Excel-DNA now supports marking functions as cluster-safe, and I have updated the loader to allow add-ins to work under the XllContainer on the HPC nodes. There are some issues to be aware of:

  • The add-in does not create its own AppDomain when running on the compute node. One consequence is that no custom .xll.config file is used; configuration entries need to be set in the XllContainer configuration setup.
  • There are some limitations on the size of array data that can be passed to and from UDF calls - this limit is probably configurable in the WCF service.
  • Only the 32-bit host is currently supported.

To test this you will need an Windows HPC Server 2008 R2 cluster with the HPC Services for Excel installed. On the clients you need Excel 2010 with the HPC cluster connector installed. The latest check-in for Excel-DNA with this support is on GitHub: https://github.com/Excel-DNA/ExcelDna.

In the Microsoft HPC SDK there is a sample called ClusterUDF.xll with a few test functions. I have recreated these in C# in the samples file Distribution\Samples\ClusterSample.dna Basically functions just need to be marked as IsClusterSafe=true to be pushed to the cluster for computation. For example

[ExcelFunction(IsClusterSafe=true)]
public static int DnaCountPrimesC(int nFrom, int nTo)
{
// ...
}

As usual, any feedback on this feature - questions or reports on whether you use it - will be most appreciated.

> [Things to do]
A – From the Excel-DNA announcement, extract the passage that begins at the words "Excel-DNA now supports" and stops after the words "XllContainer configuration setup.".
B – Answer these questions from the Excel-DNA announcement:
(i) Which host is currently the only one supported?
(ii) Which version of Excel must the clients run?
(iii) What is the name of the sample in the Microsoft HPC SDK that contains a few test functions?
C – List every software component that the Excel-DNA announcement says is needed to test the cluster support, on both the cluster side and the client side.

> [Material provided]
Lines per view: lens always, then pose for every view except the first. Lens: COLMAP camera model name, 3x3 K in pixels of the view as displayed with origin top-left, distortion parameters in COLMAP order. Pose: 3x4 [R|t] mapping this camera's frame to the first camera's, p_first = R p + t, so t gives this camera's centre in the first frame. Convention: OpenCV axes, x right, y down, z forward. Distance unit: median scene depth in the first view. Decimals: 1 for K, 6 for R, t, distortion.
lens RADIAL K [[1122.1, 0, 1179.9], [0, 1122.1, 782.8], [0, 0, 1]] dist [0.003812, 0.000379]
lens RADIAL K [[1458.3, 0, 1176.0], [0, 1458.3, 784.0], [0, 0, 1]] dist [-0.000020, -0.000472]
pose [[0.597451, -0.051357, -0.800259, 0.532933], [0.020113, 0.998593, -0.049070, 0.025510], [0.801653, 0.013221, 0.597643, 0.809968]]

> [Answers to the tasks]
A –
Excel-DNA now supports marking functions as cluster-safe, and I have updated the loader to allow add-ins to work under the XllContainer on the HPC nodes. There are some issues to be aware of:

  • The add-in does not create its own AppDomain when running on the compute node. One consequence is that no custom .xll.config file is used; configuration entries need to be set in the XllContainer configuration setup.

B –
(i) The 32-bit host.
(ii) Excel 2010, with the HPC cluster connector installed.
(iii) ClusterUDF.xll.

C –
- Windows HPC Server 2008 R2 cluster
- HPC Services for Excel
- Excel 2010
- HPC cluster connector